The Grand Laureate of the 6th Lee Hochul Literary Prize for Peace
Yan Lianke (1958~)
Born in Song County, Henan Province, China, Yan Lianke graduated from Henan University in 1985 with a degree in politics and education, and the People's Liberation Army Art Institute in 1991 with a degree in Literature. He started his literary career since 1978, and so far has published a number of novels, short stories, and essays, which brought him the support and recognition from both literary institutions and the public as a so-called ‘the most explosive writer.’ Meanwhile, he is regarded as a writer who concerns a great deal with and who strives to touch the very essence of literature through his works, regardless of literary criticism and popularity. Many of his works have been translated and published in over 20 countries, including the United States, United Kingdom, Japan, France, and Italy, and have also been cinematized. He was nominated for the Man Booker Prize from 2013 to 2017 and won the Hua Zhong World Chinese Literature Prize in Malaysia in 2013, the Franz Kafka Prize in 2014, the Dream of the Red Chamber Award in 2016, and the Newman Prize for Chinese Literature in 2021. Also, his name is mentioned every year as a potential nominee for the Nobel Prize in Literature.
Yan Lianke has based his works mainly on the most basic and universal values of people, such as human rights and freedom against the violence of the state and the system; he is an uncommon writer who has never yielded to any sanctions and disadvantages resulting from this. In his book
Silence and Rest: Chinese Literature in My Experience (2014), he once pointed out “in the reality of China today, it is difficult to say that a writer without a work prohibited from publication and distribution is a true writer.” While most of Chinese writers abandon the essential responsibility to represent their time and people as a writer and their ‘bizarre stories’ which are produced as a craft by adjusting Western novel aesthetics to the existing storytelling tradition dominate the publishing market, Yan Lianke whose literary works have been of critical writings based on reality consistently for his 40-year career could be said as a Chinese representation of Lee Hochul’s literary practice.
Among contemporary Chinese writers, Yan Lianke is the most prolific writer with the largest volume of works who has kept on creation steadily for nearly forty years.
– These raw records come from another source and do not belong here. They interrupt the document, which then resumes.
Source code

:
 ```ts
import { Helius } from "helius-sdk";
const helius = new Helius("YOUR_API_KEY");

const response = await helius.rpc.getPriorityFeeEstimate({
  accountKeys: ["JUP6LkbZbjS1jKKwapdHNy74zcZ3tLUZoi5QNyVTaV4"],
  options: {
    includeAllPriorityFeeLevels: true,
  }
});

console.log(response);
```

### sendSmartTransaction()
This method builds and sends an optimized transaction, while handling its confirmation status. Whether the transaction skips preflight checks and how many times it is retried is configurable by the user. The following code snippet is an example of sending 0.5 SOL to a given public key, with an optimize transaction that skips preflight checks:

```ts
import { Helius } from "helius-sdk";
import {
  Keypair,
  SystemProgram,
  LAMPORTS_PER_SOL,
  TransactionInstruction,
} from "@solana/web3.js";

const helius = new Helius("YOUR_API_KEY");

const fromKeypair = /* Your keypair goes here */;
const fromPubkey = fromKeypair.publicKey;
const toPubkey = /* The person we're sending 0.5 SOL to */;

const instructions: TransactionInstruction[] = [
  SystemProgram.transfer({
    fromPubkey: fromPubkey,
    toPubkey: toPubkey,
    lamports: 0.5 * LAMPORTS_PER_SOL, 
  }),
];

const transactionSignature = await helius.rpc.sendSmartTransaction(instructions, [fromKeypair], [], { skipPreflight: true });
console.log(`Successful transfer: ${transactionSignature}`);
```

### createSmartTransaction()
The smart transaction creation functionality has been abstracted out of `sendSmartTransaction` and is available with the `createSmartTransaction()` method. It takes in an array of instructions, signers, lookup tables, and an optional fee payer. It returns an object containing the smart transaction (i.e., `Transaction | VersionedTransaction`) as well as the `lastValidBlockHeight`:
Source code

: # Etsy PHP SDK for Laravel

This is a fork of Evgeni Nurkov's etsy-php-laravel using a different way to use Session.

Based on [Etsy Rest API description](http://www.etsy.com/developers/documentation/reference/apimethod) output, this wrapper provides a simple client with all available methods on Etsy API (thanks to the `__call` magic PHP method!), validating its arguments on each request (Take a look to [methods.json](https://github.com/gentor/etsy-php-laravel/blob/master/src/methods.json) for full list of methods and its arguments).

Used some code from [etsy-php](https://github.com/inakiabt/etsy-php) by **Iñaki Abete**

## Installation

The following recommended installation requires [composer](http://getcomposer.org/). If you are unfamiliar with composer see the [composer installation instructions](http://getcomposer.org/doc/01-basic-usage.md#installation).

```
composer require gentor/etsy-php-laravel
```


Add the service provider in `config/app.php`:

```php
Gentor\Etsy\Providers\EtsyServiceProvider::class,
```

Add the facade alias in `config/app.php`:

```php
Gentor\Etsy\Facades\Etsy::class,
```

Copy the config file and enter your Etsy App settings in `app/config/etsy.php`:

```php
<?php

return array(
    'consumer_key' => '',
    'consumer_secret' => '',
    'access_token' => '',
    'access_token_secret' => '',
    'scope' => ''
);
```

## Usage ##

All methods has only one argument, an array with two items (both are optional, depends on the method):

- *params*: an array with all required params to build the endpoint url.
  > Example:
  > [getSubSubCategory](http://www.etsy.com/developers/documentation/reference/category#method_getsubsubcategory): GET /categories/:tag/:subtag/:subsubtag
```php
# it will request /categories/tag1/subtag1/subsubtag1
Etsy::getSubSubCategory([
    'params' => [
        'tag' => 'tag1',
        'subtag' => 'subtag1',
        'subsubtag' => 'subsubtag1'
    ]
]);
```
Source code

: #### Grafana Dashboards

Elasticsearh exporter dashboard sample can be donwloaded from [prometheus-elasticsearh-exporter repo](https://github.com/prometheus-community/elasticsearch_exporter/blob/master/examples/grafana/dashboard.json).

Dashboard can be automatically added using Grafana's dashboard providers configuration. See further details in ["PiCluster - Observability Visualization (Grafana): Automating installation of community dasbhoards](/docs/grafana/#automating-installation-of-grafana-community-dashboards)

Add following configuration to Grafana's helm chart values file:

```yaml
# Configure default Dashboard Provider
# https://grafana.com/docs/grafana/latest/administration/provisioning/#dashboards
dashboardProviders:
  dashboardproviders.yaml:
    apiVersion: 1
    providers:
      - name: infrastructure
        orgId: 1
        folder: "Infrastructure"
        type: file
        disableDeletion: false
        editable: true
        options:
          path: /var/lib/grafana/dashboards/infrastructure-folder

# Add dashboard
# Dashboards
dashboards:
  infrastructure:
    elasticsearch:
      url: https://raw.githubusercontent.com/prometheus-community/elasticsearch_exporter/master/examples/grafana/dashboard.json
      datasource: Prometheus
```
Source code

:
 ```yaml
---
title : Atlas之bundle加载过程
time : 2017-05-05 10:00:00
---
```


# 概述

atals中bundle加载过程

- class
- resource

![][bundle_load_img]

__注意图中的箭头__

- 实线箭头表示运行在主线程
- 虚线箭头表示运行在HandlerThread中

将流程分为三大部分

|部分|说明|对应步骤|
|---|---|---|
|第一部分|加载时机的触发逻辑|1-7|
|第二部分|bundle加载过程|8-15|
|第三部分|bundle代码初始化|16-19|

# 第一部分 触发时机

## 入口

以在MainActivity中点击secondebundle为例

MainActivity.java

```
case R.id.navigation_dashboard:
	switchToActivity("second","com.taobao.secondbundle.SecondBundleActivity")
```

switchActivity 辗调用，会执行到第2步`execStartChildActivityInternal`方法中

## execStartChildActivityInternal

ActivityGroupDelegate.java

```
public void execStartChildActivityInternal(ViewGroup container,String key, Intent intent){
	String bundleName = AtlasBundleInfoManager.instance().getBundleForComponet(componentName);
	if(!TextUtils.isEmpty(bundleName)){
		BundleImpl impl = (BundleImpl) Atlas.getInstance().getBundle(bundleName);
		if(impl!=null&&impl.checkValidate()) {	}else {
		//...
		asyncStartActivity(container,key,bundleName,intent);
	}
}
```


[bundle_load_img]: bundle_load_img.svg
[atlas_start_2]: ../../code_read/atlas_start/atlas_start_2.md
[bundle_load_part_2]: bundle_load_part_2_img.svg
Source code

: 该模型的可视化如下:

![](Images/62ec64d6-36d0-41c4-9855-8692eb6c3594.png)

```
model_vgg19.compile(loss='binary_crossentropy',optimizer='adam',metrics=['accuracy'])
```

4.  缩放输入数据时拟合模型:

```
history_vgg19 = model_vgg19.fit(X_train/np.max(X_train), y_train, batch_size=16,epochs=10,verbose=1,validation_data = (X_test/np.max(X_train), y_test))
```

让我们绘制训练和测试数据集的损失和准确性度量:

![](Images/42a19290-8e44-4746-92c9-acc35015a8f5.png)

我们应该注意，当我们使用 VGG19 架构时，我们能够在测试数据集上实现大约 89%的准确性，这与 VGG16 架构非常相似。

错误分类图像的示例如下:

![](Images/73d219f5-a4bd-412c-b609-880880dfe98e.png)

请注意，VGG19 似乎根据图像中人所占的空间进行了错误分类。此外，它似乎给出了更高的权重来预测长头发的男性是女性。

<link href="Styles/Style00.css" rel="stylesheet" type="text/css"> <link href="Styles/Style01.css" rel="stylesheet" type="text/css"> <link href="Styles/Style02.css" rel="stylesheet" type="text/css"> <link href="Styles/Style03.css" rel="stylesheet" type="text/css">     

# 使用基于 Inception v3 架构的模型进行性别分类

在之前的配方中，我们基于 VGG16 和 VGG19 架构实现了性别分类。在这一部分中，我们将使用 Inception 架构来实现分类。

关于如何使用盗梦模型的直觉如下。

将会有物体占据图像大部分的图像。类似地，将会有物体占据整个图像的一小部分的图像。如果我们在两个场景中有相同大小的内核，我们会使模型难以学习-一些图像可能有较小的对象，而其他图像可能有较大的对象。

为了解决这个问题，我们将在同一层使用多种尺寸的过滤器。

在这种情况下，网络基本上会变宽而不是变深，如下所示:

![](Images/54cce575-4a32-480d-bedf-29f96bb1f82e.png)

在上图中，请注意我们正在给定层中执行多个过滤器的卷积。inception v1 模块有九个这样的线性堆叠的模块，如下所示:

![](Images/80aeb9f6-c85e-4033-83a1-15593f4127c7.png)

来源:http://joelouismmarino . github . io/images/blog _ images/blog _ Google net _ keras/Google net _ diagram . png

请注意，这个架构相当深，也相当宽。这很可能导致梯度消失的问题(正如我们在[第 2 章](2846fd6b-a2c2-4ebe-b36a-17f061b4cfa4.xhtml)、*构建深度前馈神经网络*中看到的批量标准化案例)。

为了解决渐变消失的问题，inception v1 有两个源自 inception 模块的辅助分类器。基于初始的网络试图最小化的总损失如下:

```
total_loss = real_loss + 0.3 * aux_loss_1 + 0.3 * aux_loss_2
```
His creations are not limited to novels; his other forms of writing, such as prose and theory, have been also acknowledged as well in each field. Especially in his essay
Discovering Fiction (2011), he suggested the idea “mythorealism” and it is highly regarded as pioneering a new area of contemporary Chinese novel aesthetics.
After being selected as the recipient of the 6th Lee Hochul Literary Prize for Peace, Yan Lianke said in his acceptance speech that “Just as pain and wounds, and beauty and light cannot be separated from each other, so my writing is deeply intertwined with reality and all the plight of people in the world,” adding that he will continue to write as always and keep his pen and paper for the rest of his life.
Yan Lianke currently lives in Beijing and works as a professor at the School of Literary Studies, Renmin University of China.